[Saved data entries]
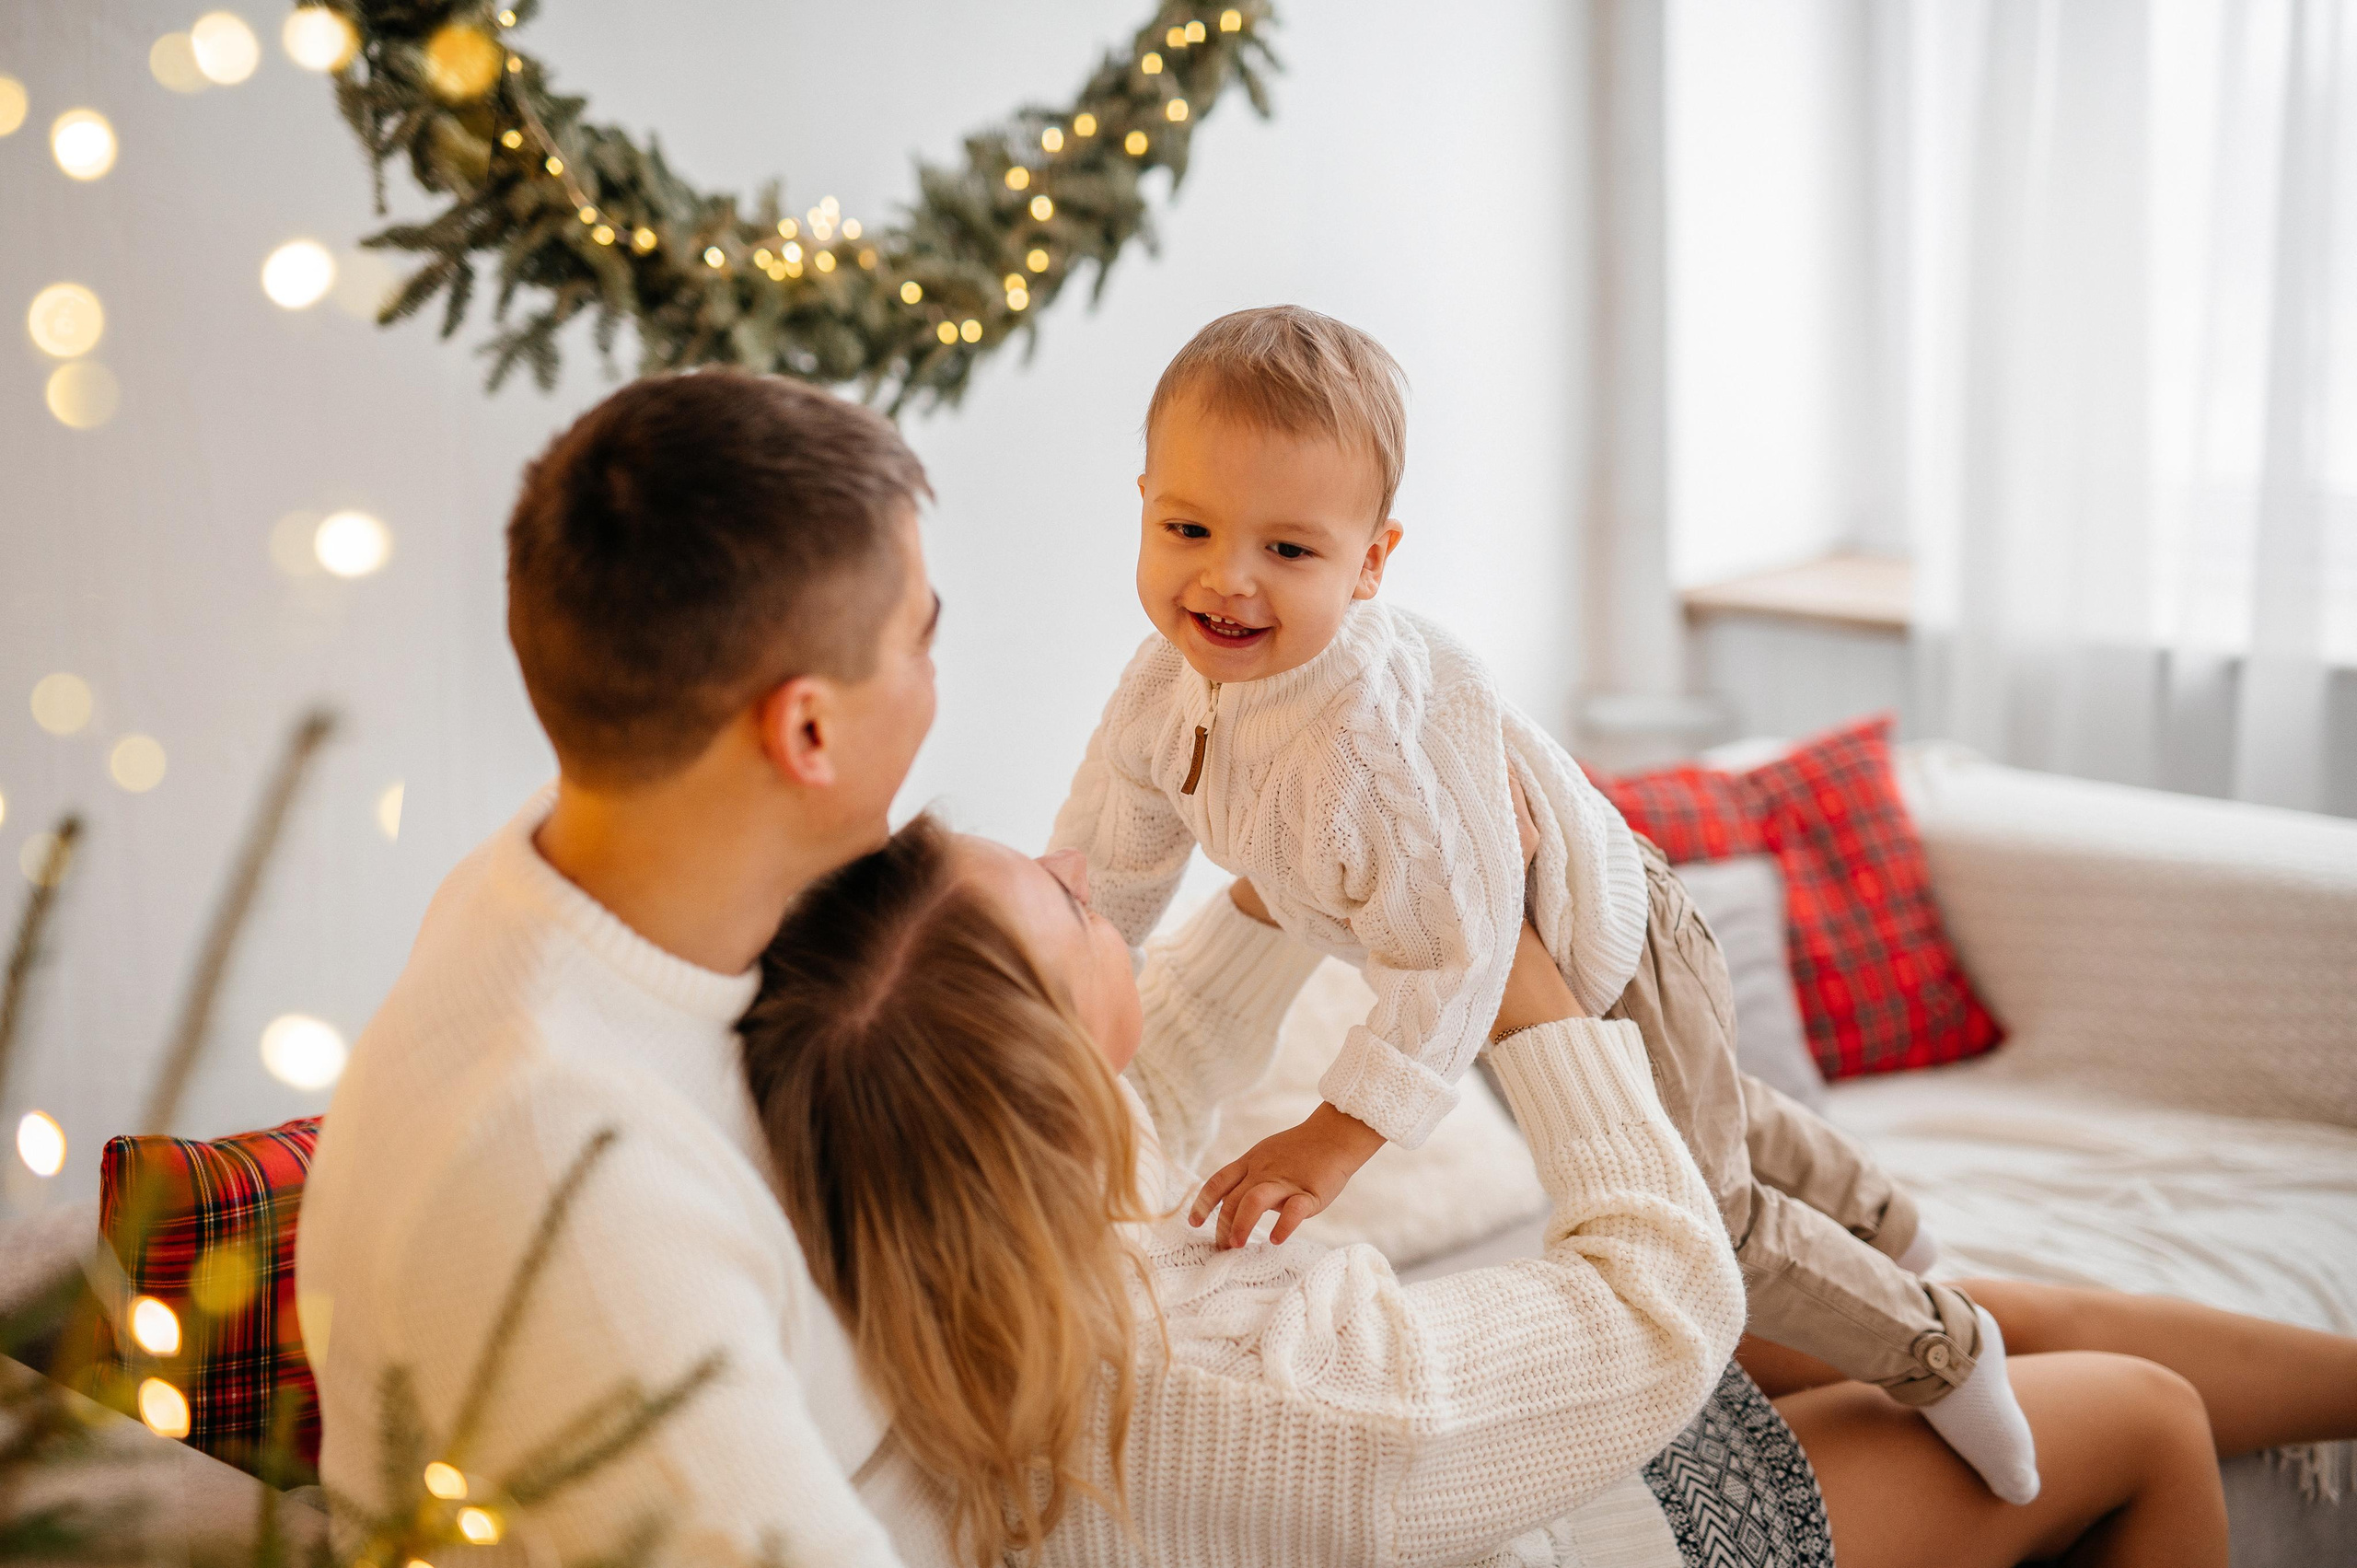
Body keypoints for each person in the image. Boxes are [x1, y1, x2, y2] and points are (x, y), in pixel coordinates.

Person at [743, 815, 2357, 1568]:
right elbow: (1669, 1295)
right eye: (1060, 903)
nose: (1092, 877)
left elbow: (1168, 1048)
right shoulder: (1247, 1383)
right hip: (1580, 1532)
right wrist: (1524, 993)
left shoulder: (953, 1228)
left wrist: (1304, 822)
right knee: (2133, 1416)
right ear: (1034, 1081)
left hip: (1493, 1468)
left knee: (1951, 1322)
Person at [1047, 304, 2038, 1503]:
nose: (1227, 580)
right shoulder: (1166, 682)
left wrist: (1334, 1136)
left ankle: (1941, 1343)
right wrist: (1063, 964)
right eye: (1188, 527)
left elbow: (1462, 961)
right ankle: (1880, 1209)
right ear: (1143, 502)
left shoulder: (1376, 742)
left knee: (1712, 1211)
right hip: (1515, 961)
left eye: (1289, 552)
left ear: (1371, 563)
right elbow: (1117, 846)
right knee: (1716, 1106)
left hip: (1610, 952)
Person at [297, 369, 939, 1567]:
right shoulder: (580, 1202)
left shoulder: (564, 864)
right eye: (922, 637)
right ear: (807, 731)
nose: (935, 683)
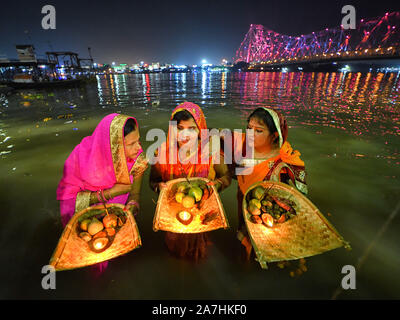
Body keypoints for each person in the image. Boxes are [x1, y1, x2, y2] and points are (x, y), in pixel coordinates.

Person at [56, 113, 148, 274]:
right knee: (93, 261)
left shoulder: (137, 161)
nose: (139, 148)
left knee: (118, 254)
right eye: (132, 143)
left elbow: (134, 195)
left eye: (138, 141)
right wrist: (110, 193)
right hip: (89, 219)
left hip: (114, 218)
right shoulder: (79, 160)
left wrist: (132, 207)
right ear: (113, 146)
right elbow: (68, 199)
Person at [150, 102, 231, 261]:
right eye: (180, 128)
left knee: (199, 252)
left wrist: (217, 185)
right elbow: (153, 181)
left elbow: (226, 176)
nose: (185, 135)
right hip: (173, 215)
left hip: (202, 213)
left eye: (191, 129)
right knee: (174, 252)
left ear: (200, 129)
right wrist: (159, 187)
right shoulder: (162, 152)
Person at [232, 107, 308, 259]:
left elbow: (295, 193)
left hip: (269, 211)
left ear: (274, 136)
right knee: (245, 239)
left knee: (264, 245)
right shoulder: (242, 145)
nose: (250, 134)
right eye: (249, 128)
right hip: (246, 203)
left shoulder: (284, 160)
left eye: (258, 131)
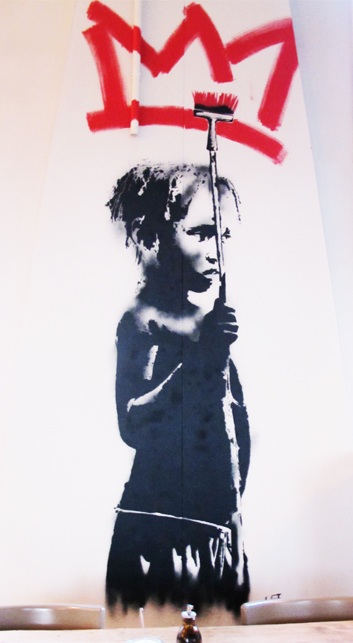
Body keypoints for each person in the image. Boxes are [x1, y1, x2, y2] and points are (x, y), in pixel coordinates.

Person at [105, 163, 250, 615]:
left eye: (223, 236)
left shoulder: (203, 323)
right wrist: (202, 357)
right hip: (160, 534)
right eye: (202, 233)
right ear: (150, 236)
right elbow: (133, 422)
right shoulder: (142, 320)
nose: (216, 252)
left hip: (217, 532)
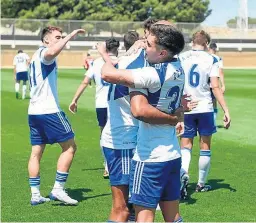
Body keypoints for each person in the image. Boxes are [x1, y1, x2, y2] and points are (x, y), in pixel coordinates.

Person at [98, 23, 185, 223]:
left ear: (162, 50)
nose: (144, 45)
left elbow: (139, 109)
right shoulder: (178, 65)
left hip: (143, 151)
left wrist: (105, 56)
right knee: (167, 215)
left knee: (129, 211)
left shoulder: (146, 69)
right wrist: (177, 114)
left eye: (148, 43)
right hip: (163, 149)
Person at [28, 26, 85, 205]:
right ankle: (58, 189)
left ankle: (35, 194)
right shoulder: (45, 53)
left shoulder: (35, 55)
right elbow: (51, 53)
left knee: (36, 153)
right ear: (46, 40)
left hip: (34, 112)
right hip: (49, 111)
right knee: (70, 147)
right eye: (57, 37)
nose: (60, 40)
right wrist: (71, 35)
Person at [179, 30, 231, 199]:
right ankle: (201, 184)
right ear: (207, 44)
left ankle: (183, 176)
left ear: (192, 42)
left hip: (186, 107)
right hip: (205, 107)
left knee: (185, 144)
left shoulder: (181, 57)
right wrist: (225, 109)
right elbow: (215, 86)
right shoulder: (212, 59)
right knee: (205, 146)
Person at [69, 38, 120, 179]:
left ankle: (107, 165)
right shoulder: (121, 61)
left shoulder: (97, 62)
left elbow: (85, 81)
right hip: (118, 103)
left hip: (101, 104)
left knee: (104, 134)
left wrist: (75, 99)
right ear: (117, 48)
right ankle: (122, 163)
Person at [208, 42, 225, 125]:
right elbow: (220, 72)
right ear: (215, 49)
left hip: (204, 85)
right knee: (214, 104)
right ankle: (213, 123)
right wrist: (223, 85)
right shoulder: (218, 58)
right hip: (213, 85)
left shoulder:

## What you are asked to do
Print all of the records shown above exactly, leaving out each picture.

## Exercise output
Body keypoints for each person in the image. Boxes are [x1, y1, x2, y2] and points are (x, y), in pixel coordinates.

Person at [743, 815, 2357, 1568]:
right elbow: (1669, 1295)
right eye: (1060, 903)
nose: (1092, 877)
left elbow: (1168, 1048)
right shoulder: (1247, 1383)
right hip: (1580, 1532)
right wrist: (1524, 993)
left shoulder: (953, 1228)
left wrist: (1304, 822)
right knee: (2133, 1416)
right ear: (1034, 1081)
left hip: (1493, 1468)
left knee: (1951, 1322)
Person at [1047, 304, 2038, 1503]:
nose: (1227, 580)
right shoulder: (1166, 682)
left wrist: (1334, 1136)
left ankle: (1941, 1343)
right wrist: (1063, 964)
right eye: (1188, 527)
left elbow: (1462, 961)
right ankle: (1880, 1209)
right ear: (1143, 502)
left shoulder: (1376, 742)
left knee: (1712, 1211)
right hip: (1515, 961)
left eye: (1289, 552)
left ear: (1371, 563)
right elbow: (1117, 846)
right knee: (1716, 1106)
left hip: (1610, 952)
Person at [297, 369, 939, 1567]:
right shoulder: (580, 1202)
left shoulder: (564, 864)
right eye: (922, 637)
right ear: (807, 731)
nose: (935, 683)
Body keypoints for each person in the image. Boxes are [x1, y1, x2, y2] and points are (x, y), in pixel coordinates.

Person at [56, 113, 148, 274]:
right knee: (93, 261)
left shoulder: (137, 161)
nose: (139, 148)
left knee: (118, 254)
right eye: (132, 143)
left elbow: (134, 195)
left eye: (138, 141)
right wrist: (110, 193)
right hip: (89, 219)
left hip: (114, 218)
right shoulder: (79, 160)
left wrist: (132, 207)
right ear: (113, 146)
right elbow: (68, 199)
Person at [150, 102, 231, 261]:
right eye: (180, 128)
left knee: (199, 252)
left wrist: (217, 185)
right elbow: (153, 181)
left elbow: (226, 176)
nose: (185, 135)
right hip: (173, 215)
left hip: (202, 213)
left eye: (191, 129)
right knee: (174, 252)
left ear: (200, 129)
right wrist: (159, 187)
right shoulder: (162, 152)
Person at [232, 107, 308, 259]:
left elbow: (295, 193)
left hip: (269, 211)
left ear: (274, 136)
right knee: (245, 239)
left knee: (264, 245)
right shoulder: (242, 145)
nose: (250, 134)
right eye: (249, 128)
right hip: (246, 203)
left shoulder: (284, 160)
left eye: (258, 131)
Body keypoints for each person in the image. Boxes are [x1, y1, x2, y2] and points are (x, y), in pixel coordinates.

Person at [105, 163, 250, 615]:
left eye: (223, 236)
left shoulder: (203, 323)
right wrist: (202, 357)
right hip: (160, 534)
right eye: (202, 233)
right ear: (150, 236)
right elbow: (133, 422)
right shoulder: (142, 320)
nose: (216, 252)
left hip: (217, 532)
Body keypoints for each person in the image. Boxes are [x1, y1, x2, y2] and points are (x, y), in pixel coordinates.

Person at [98, 23, 185, 223]:
left ear: (162, 50)
nose: (144, 45)
left elbow: (139, 109)
right shoulder: (178, 65)
left hip: (143, 151)
left wrist: (105, 56)
right knee: (167, 215)
left knee: (129, 211)
left shoulder: (146, 69)
right wrist: (177, 114)
left eye: (148, 43)
right hip: (163, 149)
Person at [28, 26, 85, 205]:
right ankle: (58, 189)
left ankle: (35, 194)
right shoulder: (45, 53)
left shoulder: (35, 55)
right elbow: (51, 53)
left knee: (36, 153)
right ear: (46, 40)
left hip: (34, 112)
right hip: (49, 111)
right knee: (70, 147)
right eye: (57, 37)
nose: (60, 40)
right wrist: (71, 35)
Person at [179, 30, 231, 199]:
right ankle: (201, 184)
right ear: (207, 44)
left ankle: (183, 176)
left ear: (192, 42)
left hip: (186, 107)
right hip: (205, 107)
left knee: (185, 144)
left shoulder: (181, 57)
right wrist: (225, 109)
right elbow: (215, 86)
right shoulder: (212, 59)
right knee: (205, 146)
Person at [69, 38, 120, 179]:
left ankle: (107, 165)
right shoulder: (121, 61)
left shoulder: (97, 62)
left elbow: (85, 81)
right hip: (118, 103)
left hip: (101, 104)
left knee: (104, 134)
left wrist: (75, 99)
right ear: (117, 48)
right ankle: (122, 163)
Person at [208, 42, 225, 125]:
right elbow: (220, 72)
right ear: (215, 49)
left hip: (204, 85)
right knee: (214, 104)
right ankle: (213, 123)
right wrist: (223, 85)
right shoulder: (218, 58)
right hip: (213, 85)
left shoulder:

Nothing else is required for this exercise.